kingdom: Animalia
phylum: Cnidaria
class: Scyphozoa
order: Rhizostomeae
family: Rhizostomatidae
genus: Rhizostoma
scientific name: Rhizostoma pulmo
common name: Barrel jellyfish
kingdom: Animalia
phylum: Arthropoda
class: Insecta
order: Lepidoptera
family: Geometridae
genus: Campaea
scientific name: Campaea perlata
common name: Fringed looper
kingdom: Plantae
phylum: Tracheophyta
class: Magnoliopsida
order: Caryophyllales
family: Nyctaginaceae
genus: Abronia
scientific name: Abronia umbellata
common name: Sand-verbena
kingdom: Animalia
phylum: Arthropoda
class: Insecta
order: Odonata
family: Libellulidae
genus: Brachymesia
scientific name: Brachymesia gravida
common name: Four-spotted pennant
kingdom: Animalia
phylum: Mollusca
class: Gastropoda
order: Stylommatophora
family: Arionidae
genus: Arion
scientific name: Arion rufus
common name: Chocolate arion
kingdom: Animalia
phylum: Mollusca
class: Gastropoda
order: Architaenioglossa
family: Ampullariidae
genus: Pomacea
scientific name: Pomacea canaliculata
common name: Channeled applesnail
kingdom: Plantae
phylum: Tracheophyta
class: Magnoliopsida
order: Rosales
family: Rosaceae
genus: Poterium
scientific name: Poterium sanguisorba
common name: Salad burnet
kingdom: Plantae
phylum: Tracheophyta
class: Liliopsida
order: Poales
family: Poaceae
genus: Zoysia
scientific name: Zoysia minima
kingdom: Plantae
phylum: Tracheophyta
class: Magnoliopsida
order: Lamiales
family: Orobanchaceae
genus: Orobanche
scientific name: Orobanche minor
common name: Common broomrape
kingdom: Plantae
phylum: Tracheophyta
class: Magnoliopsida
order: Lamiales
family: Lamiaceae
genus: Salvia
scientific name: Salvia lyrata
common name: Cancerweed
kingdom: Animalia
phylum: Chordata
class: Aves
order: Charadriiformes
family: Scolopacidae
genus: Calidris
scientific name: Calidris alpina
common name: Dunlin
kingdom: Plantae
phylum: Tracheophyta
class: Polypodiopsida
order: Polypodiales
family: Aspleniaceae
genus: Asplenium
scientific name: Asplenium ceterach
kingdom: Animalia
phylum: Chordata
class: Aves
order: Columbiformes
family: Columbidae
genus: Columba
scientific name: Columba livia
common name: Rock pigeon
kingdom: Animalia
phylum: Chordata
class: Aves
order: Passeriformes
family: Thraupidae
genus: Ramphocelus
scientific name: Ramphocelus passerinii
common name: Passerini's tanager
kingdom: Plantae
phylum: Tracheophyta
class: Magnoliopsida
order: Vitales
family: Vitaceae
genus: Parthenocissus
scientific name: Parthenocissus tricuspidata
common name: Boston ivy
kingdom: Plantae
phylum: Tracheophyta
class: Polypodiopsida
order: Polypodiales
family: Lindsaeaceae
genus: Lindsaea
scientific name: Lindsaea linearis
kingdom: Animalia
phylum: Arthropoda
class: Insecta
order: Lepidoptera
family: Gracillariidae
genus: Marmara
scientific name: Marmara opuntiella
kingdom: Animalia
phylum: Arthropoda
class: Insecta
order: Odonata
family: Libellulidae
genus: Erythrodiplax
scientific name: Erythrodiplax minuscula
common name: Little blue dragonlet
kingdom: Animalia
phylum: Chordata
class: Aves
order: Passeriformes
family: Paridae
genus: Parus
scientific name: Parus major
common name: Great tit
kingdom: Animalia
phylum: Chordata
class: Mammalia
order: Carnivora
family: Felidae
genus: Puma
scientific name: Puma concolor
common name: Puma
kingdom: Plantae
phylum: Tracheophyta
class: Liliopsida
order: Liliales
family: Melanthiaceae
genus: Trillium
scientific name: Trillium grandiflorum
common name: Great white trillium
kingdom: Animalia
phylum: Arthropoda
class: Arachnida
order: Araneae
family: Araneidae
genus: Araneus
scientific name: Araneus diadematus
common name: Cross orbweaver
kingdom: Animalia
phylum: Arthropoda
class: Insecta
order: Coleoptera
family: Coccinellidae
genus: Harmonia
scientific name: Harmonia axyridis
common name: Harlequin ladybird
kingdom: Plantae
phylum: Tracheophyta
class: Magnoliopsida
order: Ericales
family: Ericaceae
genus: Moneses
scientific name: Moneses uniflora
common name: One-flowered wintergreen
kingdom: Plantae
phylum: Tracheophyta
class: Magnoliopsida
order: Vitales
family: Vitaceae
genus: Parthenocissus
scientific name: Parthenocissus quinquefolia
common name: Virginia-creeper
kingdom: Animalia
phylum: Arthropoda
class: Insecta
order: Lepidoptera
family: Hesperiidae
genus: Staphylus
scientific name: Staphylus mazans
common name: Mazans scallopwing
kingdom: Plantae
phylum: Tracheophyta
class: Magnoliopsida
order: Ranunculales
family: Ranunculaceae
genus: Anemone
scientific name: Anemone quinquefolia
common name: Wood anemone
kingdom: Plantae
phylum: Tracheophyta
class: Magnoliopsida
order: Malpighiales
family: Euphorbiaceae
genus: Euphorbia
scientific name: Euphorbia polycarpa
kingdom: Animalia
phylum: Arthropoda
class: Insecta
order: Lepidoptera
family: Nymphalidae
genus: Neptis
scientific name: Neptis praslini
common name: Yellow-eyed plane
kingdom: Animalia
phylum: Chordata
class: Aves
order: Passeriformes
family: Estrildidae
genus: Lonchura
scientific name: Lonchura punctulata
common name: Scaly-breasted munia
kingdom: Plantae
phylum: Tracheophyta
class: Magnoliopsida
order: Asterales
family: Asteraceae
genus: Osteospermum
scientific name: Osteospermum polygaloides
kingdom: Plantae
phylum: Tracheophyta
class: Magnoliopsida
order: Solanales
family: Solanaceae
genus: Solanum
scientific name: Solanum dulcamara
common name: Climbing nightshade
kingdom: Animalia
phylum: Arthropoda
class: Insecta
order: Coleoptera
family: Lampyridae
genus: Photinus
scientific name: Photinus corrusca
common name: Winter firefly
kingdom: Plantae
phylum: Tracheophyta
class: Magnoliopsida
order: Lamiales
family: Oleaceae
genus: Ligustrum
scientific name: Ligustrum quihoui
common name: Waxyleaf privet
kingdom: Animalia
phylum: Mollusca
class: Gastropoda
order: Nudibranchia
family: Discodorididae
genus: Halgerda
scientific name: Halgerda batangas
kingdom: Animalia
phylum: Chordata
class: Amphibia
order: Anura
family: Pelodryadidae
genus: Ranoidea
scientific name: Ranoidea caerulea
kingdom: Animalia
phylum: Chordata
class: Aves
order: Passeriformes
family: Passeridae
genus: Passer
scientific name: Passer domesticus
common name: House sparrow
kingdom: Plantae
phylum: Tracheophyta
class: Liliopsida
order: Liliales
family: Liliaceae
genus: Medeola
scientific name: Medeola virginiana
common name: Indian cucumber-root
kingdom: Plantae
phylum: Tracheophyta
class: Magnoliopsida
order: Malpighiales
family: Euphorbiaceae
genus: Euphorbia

■ Short task
Copy every line of the data above word for word, in the same order.

■ Solution to the problem
kingdom: Animalia
phylum: Cnidaria
class: Scyphozoa
order: Rhizostomeae
family: Rhizostomatidae
genus: Rhizostoma
scientific name: Rhizostoma pulmo
common name: Barrel jellyfish
kingdom: Animalia
phylum: Arthropoda
class: Insecta
order: Lepidoptera
family: Geometridae
genus: Campaea
scientific name: Campaea perlata
common name: Fringed looper
kingdom: Plantae
phylum: Tracheophyta
class: Magnoliopsida
order: Caryophyllales
family: Nyctaginaceae
genus: Abronia
scientific name: Abronia umbellata
common name: Sand-verbena
kingdom: Animalia
phylum: Arthropoda
class: Insecta
order: Odonata
family: Libellulidae
genus: Brachymesia
scientific name: Brachymesia gravida
common name: Four-spotted pennant
kingdom: Animalia
phylum: Mollusca
class: Gastropoda
order: Stylommatophora
family: Arionidae
genus: Arion
scientific name: Arion rufus
common name: Chocolate arion
kingdom: Animalia
phylum: Mollusca
class: Gastropoda
order: Architaenioglossa
family: Ampullariidae
genus: Pomacea
scientific name: Pomacea canaliculata
common name: Channeled applesnail
kingdom: Plantae
phylum: Tracheophyta
class: Magnoliopsida
order: Rosales
family: Rosaceae
genus: Poterium
scientific name: Poterium sanguisorba
common name: Salad burnet
kingdom: Plantae
phylum: Tracheophyta
class: Liliopsida
order: Poales
family: Poaceae
genus: Zoysia
scientific name: Zoysia minima
kingdom: Plantae
phylum: Tracheophyta
class: Magnoliopsida
order: Lamiales
family: Orobanchaceae
genus: Orobanche
scientific name: Orobanche minor
common name: Common broomrape
kingdom: Plantae
phylum: Tracheophyta
class: Magnoliopsida
order: Lamiales
family: Lamiaceae
genus: Salvia
scientific name: Salvia lyrata
common name: Cancerweed
kingdom: Animalia
phylum: Chordata
class: Aves
order: Charadriiformes
family: Scolopacidae
genus: Calidris
scientific name: Calidris alpina
common name: Dunlin
kingdom: Plantae
phylum: Tracheophyta
class: Polypodiopsida
order: Polypodiales
family: Aspleniaceae
genus: Asplenium
scientific name: Asplenium ceterach
kingdom: Animalia
phylum: Chordata
class: Aves
order: Columbiformes
family: Columbidae
genus: Columba
scientific name: Columba livia
common name: Rock pigeon
kingdom: Animalia
phylum: Chordata
class: Aves
order: Passeriformes
family: Thraupidae
genus: Ramphocelus
scientific name: Ramphocelus passerinii
common name: Passerini's tanager
kingdom: Plantae
phylum: Tracheophyta
class: Magnoliopsida
order: Vitales
family: Vitaceae
genus: Parthenocissus
scientific name: Parthenocissus tricuspidata
common name: Boston ivy
kingdom: Plantae
phylum: Tracheophyta
class: Polypodiopsida
order: Polypodiales
family: Lindsaeaceae
genus: Lindsaea
scientific name: Lindsaea linearis
kingdom: Animalia
phylum: Arthropoda
class: Insecta
order: Lepidoptera
family: Gracillariidae
genus: Marmara
scientific name: Marmara opuntiella
kingdom: Animalia
phylum: Arthropoda
class: Insecta
order: Odonata
family: Libellulidae
genus: Erythrodiplax
scientific name: Erythrodiplax minuscula
common name: Little blue dragonlet
kingdom: Animalia
phylum: Chordata
class: Aves
order: Passeriformes
family: Paridae
genus: Parus
scientific name: Parus major
common name: Great tit
kingdom: Animalia
phylum: Chordata
class: Mammalia
order: Carnivora
family: Felidae
genus: Puma
scientific name: Puma concolor
common name: Puma
kingdom: Plantae
phylum: Tracheophyta
class: Liliopsida
order: Liliales
family: Melanthiaceae
genus: Trillium
scientific name: Trillium grandiflorum
common name: Great white trillium
kingdom: Animalia
phylum: Arthropoda
class: Arachnida
order: Araneae
family: Araneidae
genus: Araneus
scientific name: Araneus diadematus
common name: Cross orbweaver
kingdom: Animalia
phylum: Arthropoda
class: Insecta
order: Coleoptera
family: Coccinellidae
genus: Harmonia
scientific name: Harmonia axyridis
common name: Harlequin ladybird
kingdom: Plantae
phylum: Tracheophyta
class: Magnoliopsida
order: Ericales
family: Ericaceae
genus: Moneses
scientific name: Moneses uniflora
common name: One-flowered wintergreen
kingdom: Plantae
phylum: Tracheophyta
class: Magnoliopsida
order: Vitales
family: Vitaceae
genus: Parthenocissus
scientific name: Parthenocissus quinquefolia
common name: Virginia-creeper
kingdom: Animalia
phylum: Arthropoda
class: Insecta
order: Lepidoptera
family: Hesperiidae
genus: Staphylus
scientific name: Staphylus mazans
common name: Mazans scallopwing
kingdom: Plantae
phylum: Tracheophyta
class: Magnoliopsida
order: Ranunculales
family: Ranunculaceae
genus: Anemone
scientific name: Anemone quinquefolia
common name: Wood anemone
kingdom: Plantae
phylum: Tracheophyta
class: Magnoliopsida
order: Malpighiales
family: Euphorbiaceae
genus: Euphorbia
scientific name: Euphorbia polycarpa
kingdom: Animalia
phylum: Arthropoda
class: Insecta
order: Lepidoptera
family: Nymphalidae
genus: Neptis
scientific name: Neptis praslini
common name: Yellow-eyed plane
kingdom: Animalia
phylum: Chordata
class: Aves
order: Passeriformes
family: Estrildidae
genus: Lonchura
scientific name: Lonchura punctulata
common name: Scaly-breasted munia
kingdom: Plantae
phylum: Tracheophyta
class: Magnoliopsida
order: Asterales
family: Asteraceae
genus: Osteospermum
scientific name: Osteospermum polygaloides
kingdom: Plantae
phylum: Tracheophyta
class: Magnoliopsida
order: Solanales
family: Solanaceae
genus: Solanum
scientific name: Solanum dulcamara
common name: Climbing nightshade
kingdom: Animalia
phylum: Arthropoda
class: Insecta
order: Coleoptera
family: Lampyridae
genus: Photinus
scientific name: Photinus corrusca
common name: Winter firefly
kingdom: Plantae
phylum: Tracheophyta
class: Magnoliopsida
order: Lamiales
family: Oleaceae
genus: Ligustrum
scientific name: Ligustrum quihoui
common name: Waxyleaf privet
kingdom: Animalia
phylum: Mollusca
class: Gastropoda
order: Nudibranchia
family: Discodorididae
genus: Halgerda
scientific name: Halgerda batangas
kingdom: Animalia
phylum: Chordata
class: Amphibia
order: Anura
family: Pelodryadidae
genus: Ranoidea
scientific name: Ranoidea caerulea
kingdom: Animalia
phylum: Chordata
class: Aves
order: Passeriformes
family: Passeridae
genus: Passer
scientific name: Passer domesticus
common name: House sparrow
kingdom: Plantae
phylum: Tracheophyta
class: Liliopsida
order: Liliales
family: Liliaceae
genus: Medeola
scientific name: Medeola virginiana
common name: Indian cucumber-root
kingdom: Plantae
phylum: Tracheophyta
class: Magnoliopsida
order: Malpighiales
family: Euphorbiaceae
genus: Euphorbia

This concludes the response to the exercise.